Virtualizations and Resource Management
Server virtualization promises dynamic reassignment of underlying compute, memory, and storage resources to meet spikes in demand on individual applications. This is the real key to increasing efficiency in resource allocation. One major reason that the unvirtualized environment is characterized by such low utilization is that each application needs sufficient computer power, memory and storage to meet its maximum load plus an overhead to accommodate future growth. It is often difficult to predict the speed of growth, which tends to follow a “hockey stick” graph rather than a smooth curve—usage is low while users learn a new application and then may jump quickly as they become comfortable with it and realize its potential for improving their work. Often many applications experience major cyclical variations in demand that may be weekly, monthly or annual. Financials are the obvious example of applications with very large monthly and quarterly use cycles, but many others exist.

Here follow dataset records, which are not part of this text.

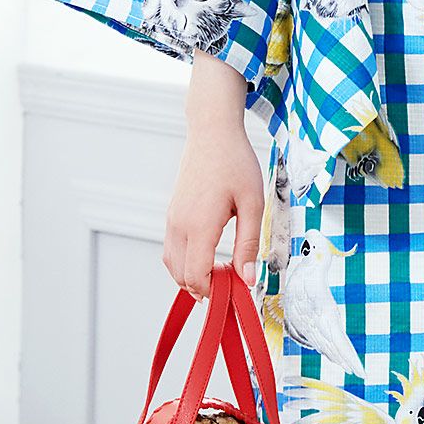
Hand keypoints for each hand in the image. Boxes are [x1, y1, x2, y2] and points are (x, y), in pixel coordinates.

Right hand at [162, 114, 263, 302]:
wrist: (212, 132)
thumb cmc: (235, 163)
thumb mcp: (252, 203)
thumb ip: (248, 244)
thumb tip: (247, 279)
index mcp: (199, 225)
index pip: (196, 277)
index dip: (215, 291)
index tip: (237, 286)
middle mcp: (179, 225)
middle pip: (181, 277)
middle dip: (204, 287)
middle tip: (232, 279)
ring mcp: (172, 219)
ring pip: (172, 265)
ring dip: (192, 276)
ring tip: (221, 269)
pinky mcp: (172, 213)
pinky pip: (171, 249)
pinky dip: (185, 261)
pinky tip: (208, 254)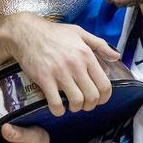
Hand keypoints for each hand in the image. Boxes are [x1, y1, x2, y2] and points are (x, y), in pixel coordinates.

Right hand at [0, 13, 119, 115]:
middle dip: (90, 105)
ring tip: (71, 105)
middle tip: (84, 104)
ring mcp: (59, 73)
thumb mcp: (80, 33)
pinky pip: (56, 103)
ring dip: (75, 108)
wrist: (26, 32)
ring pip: (76, 102)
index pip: (104, 84)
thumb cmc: (53, 33)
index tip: (99, 100)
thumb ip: (99, 45)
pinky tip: (58, 107)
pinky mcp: (44, 79)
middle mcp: (75, 65)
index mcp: (86, 55)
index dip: (104, 97)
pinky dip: (58, 110)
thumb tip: (116, 57)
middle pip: (92, 96)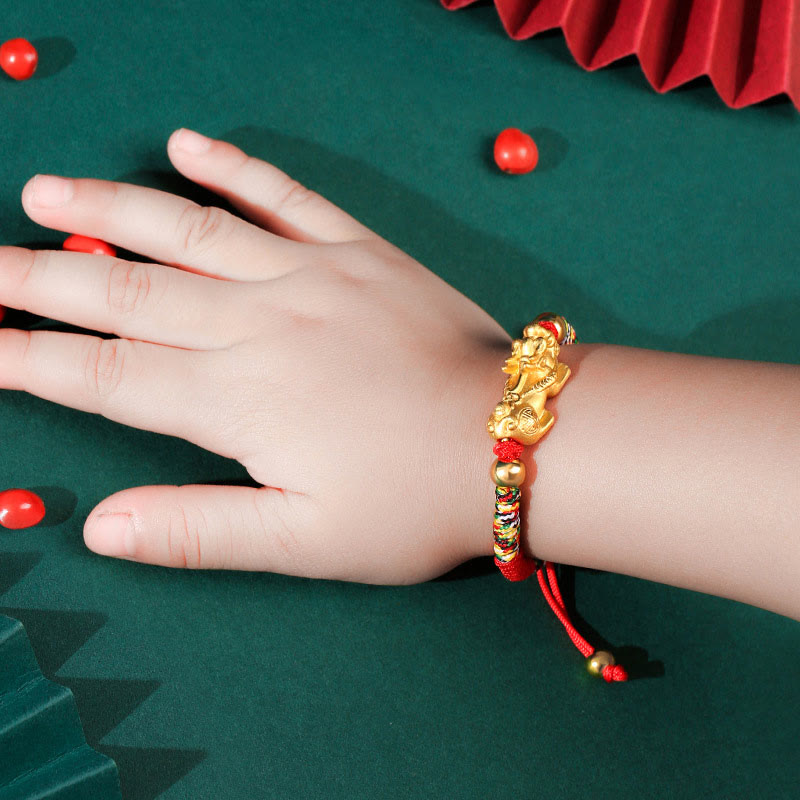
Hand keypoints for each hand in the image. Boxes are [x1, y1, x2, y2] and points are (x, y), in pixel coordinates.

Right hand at [0, 129, 509, 583]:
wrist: (511, 439)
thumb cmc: (409, 502)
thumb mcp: (303, 541)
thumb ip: (199, 530)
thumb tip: (98, 525)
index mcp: (237, 401)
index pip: (106, 378)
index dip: (31, 361)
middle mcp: (258, 325)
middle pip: (128, 296)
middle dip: (44, 281)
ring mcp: (309, 276)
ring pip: (190, 232)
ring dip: (113, 210)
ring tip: (49, 193)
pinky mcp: (358, 251)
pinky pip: (286, 197)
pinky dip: (236, 170)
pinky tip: (187, 144)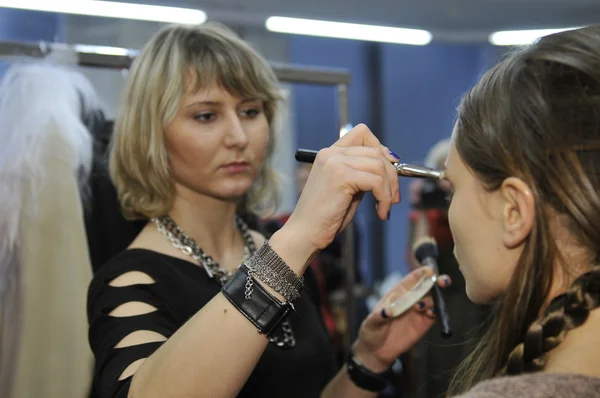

FIGURE: With increasing user acceptance
a new application (red) may
require more resources. This
can easily be achieved at tx
by moving one application
(blue) to another virtual mashine
Again, in the unvirtualized environment, each application must have enough computing resources to deliver promised service levels under the maximum annual load. For some applications, this means a heavy investment in computing resources that will remain idle much of the time. Virtualization removes this problem by providing dynamic reallocation of computer resources. Demand on the separate applications running in a data center can operate on different cycles. An application experiencing a surge in demand at a given time can “borrow” resources from another that is in a low period of its demand cycle. In the extreme case, virtualization vendors are promising the capability to dynamically move an entire application or guest across the network from one server to another in order to respond to such variations. Ultimately, this implies that all the servers and storage devices running virtualized environments can, for planning purposes, be treated as one large machine. Their resources be lumped together to meet the total demand of all virtualized software running on them.
As a practical matter, this may only work inside a single data center since transmission delays between centers could introduce performance issues. And, it will not work at all unless the network connecting these physical servers is fast and highly fault tolerant. This requires high levels of network management to guarantee performance.